## WHAT TO WORK ON
Return every line from the records below with the string "viabilidad".

## ENTRIES PROVIDED
>>>>>

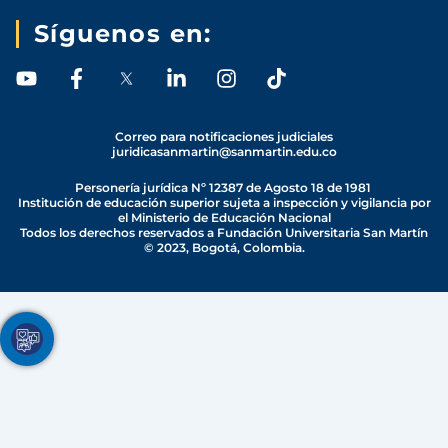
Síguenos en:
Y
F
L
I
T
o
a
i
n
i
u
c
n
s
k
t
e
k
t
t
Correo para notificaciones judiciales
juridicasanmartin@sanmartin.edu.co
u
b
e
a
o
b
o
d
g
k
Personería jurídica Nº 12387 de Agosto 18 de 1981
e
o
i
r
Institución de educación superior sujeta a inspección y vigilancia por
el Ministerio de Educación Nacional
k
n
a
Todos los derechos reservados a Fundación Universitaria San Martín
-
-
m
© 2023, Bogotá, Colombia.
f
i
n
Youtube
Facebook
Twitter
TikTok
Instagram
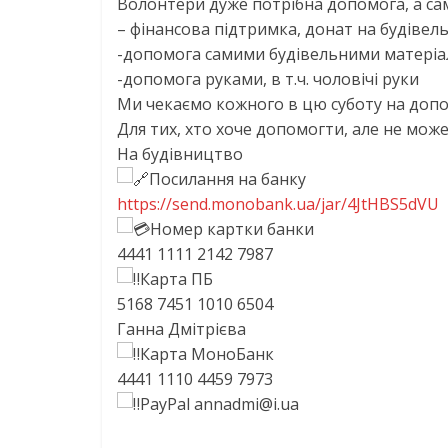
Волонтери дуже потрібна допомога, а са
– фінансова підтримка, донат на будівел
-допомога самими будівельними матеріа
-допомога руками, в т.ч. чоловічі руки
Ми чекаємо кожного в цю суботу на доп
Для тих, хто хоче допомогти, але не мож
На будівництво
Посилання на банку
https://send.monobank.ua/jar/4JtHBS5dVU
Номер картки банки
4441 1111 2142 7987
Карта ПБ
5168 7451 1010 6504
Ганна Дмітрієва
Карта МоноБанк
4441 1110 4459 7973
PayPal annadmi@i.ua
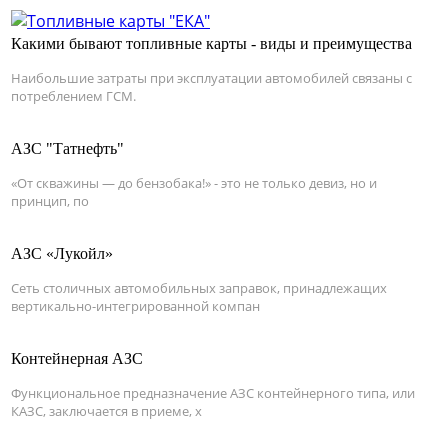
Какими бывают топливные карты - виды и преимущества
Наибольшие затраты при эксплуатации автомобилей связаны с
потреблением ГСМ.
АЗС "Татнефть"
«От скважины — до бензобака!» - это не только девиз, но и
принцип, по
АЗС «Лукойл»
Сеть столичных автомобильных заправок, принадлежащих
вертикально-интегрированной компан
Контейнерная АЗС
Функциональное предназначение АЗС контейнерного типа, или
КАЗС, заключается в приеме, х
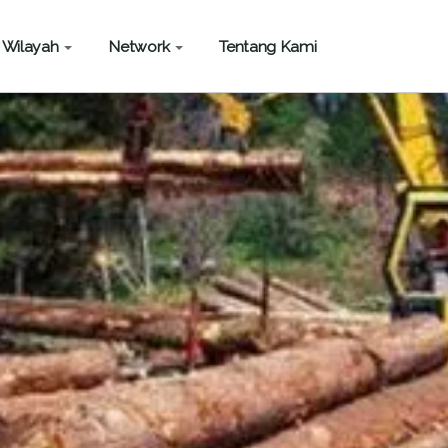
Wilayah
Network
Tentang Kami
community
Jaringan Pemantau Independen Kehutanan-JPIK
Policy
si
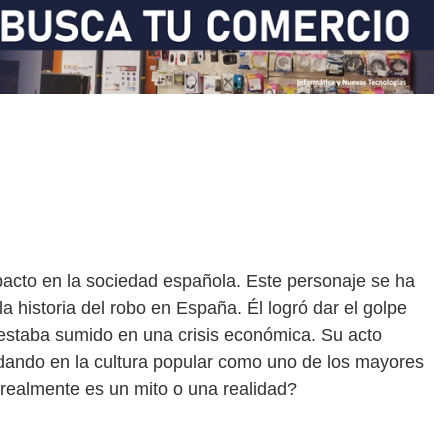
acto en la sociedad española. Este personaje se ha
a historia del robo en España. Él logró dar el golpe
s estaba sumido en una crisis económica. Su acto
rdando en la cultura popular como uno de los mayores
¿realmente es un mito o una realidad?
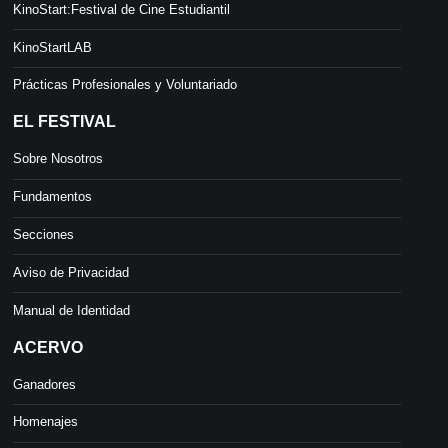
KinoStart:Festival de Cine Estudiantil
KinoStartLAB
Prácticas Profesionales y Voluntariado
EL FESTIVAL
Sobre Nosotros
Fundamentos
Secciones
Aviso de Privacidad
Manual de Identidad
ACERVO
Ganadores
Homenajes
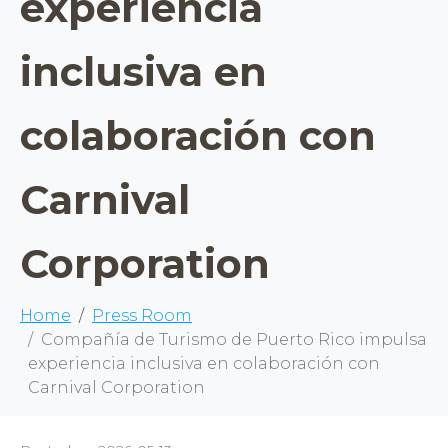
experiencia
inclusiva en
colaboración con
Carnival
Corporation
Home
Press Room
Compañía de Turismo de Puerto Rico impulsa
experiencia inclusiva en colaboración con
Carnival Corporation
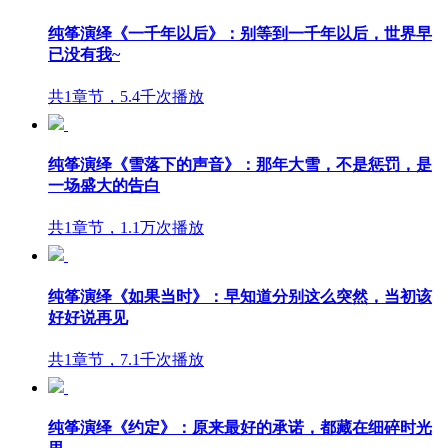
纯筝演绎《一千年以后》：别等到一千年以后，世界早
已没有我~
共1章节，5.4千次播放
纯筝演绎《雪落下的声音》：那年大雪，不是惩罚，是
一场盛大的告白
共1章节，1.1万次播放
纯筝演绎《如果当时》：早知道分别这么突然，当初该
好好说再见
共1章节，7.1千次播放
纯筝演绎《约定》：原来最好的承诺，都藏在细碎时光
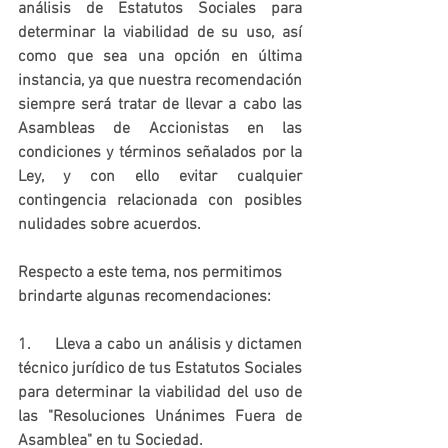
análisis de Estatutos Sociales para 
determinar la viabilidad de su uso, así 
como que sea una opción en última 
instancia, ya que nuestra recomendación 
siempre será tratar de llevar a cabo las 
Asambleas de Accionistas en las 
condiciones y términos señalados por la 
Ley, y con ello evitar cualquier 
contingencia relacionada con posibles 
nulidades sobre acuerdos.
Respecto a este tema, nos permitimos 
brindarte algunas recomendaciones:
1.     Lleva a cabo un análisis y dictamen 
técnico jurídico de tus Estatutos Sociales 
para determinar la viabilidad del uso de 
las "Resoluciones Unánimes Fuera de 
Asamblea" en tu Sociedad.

<<<<<
>>>>>

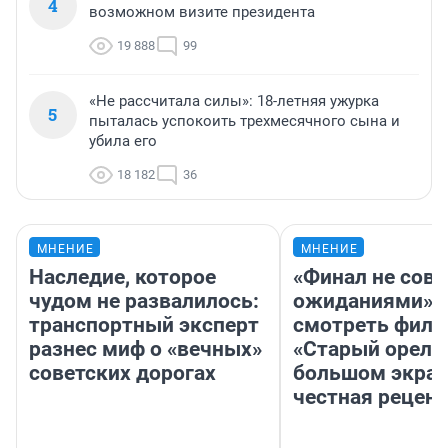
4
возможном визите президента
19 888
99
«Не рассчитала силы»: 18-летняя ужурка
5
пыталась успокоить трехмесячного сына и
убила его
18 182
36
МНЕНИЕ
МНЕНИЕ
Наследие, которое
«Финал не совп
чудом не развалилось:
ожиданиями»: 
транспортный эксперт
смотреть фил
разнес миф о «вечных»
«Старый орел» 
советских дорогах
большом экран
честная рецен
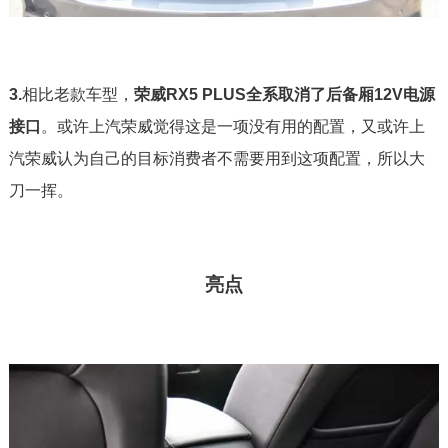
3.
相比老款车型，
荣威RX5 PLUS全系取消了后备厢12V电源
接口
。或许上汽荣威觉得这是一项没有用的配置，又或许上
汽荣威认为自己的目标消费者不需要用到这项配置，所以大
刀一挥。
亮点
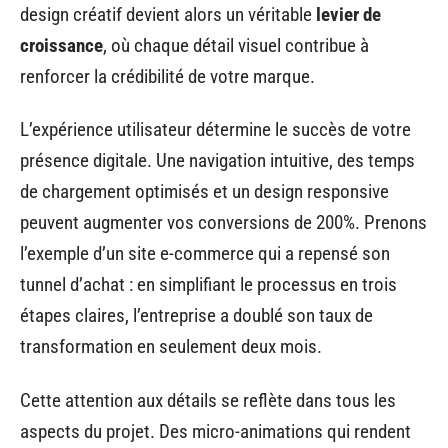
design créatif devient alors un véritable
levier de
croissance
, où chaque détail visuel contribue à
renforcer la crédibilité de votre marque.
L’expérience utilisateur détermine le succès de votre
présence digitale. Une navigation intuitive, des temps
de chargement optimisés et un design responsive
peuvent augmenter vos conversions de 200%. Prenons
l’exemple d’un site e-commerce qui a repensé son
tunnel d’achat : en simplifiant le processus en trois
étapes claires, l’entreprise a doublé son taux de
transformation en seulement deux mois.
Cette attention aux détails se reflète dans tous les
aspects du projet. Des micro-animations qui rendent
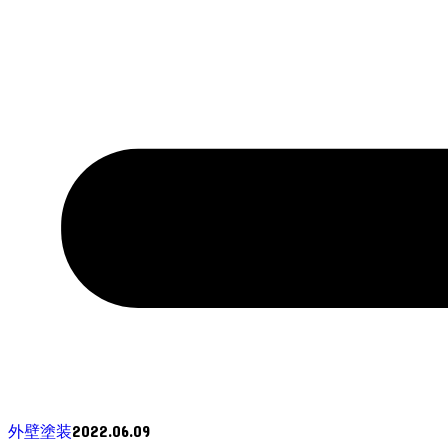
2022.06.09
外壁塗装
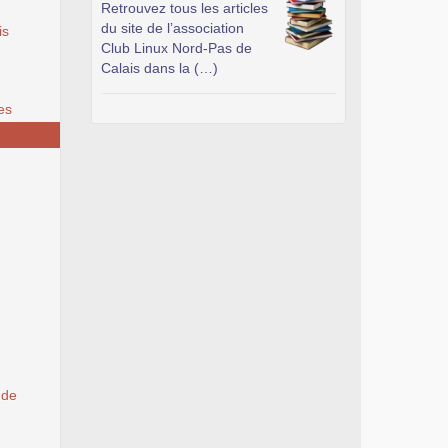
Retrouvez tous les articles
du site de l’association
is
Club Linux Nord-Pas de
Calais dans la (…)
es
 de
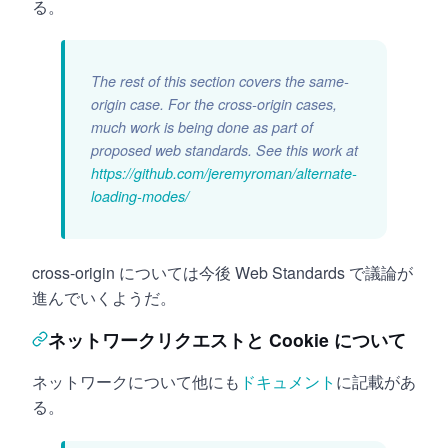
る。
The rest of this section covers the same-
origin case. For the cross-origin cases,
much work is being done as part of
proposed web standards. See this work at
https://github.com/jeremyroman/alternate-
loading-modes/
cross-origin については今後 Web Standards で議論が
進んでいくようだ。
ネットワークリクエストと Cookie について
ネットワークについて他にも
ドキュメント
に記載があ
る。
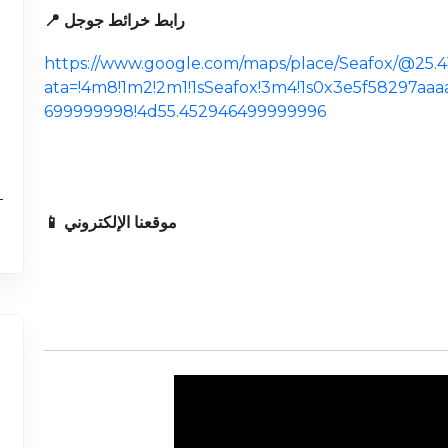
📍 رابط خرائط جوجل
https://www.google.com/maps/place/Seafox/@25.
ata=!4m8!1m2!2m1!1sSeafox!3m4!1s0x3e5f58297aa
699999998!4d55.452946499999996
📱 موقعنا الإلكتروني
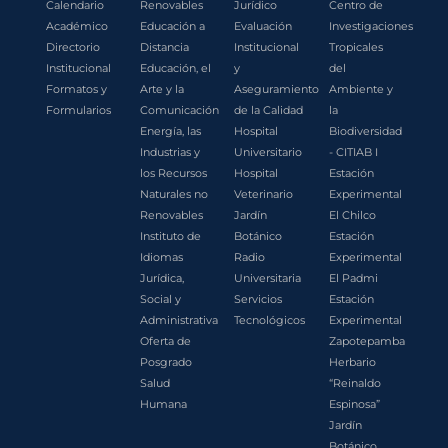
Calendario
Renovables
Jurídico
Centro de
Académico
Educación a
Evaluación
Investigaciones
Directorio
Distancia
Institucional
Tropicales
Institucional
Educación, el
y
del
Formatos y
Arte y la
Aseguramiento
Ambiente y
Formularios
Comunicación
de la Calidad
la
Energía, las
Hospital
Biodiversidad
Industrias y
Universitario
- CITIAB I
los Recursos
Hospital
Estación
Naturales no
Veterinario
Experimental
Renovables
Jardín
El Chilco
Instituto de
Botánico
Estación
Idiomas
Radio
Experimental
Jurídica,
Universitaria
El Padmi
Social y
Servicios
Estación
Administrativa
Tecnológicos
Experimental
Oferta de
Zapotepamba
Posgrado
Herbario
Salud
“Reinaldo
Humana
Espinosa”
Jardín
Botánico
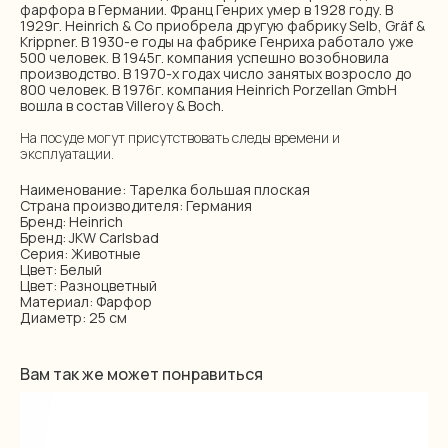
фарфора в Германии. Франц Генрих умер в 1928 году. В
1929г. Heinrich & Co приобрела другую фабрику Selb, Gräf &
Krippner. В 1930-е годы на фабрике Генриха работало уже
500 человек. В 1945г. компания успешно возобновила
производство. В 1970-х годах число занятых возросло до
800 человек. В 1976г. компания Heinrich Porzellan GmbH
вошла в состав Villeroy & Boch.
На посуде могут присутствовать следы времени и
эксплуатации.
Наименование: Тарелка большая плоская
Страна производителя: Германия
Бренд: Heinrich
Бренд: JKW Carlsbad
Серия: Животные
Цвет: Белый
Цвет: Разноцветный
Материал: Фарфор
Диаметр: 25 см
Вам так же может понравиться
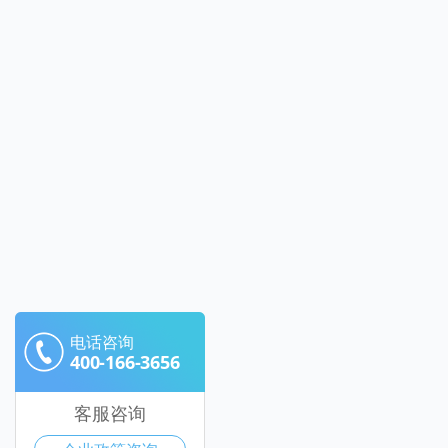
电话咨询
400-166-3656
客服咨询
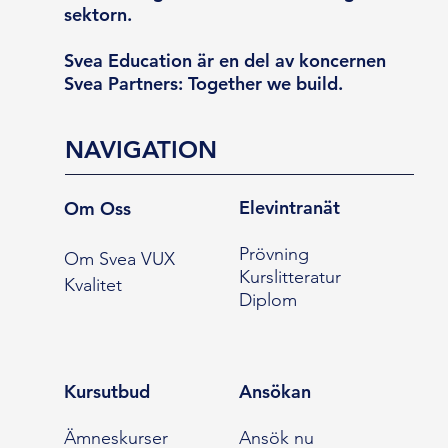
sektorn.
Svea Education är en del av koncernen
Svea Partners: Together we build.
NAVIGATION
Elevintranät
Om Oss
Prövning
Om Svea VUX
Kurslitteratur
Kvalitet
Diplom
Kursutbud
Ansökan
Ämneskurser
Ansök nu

<<<<<

## WRITTEN REPLY
determinar la viabilidad de su uso, así 
para determinar la viabilidad del uso de 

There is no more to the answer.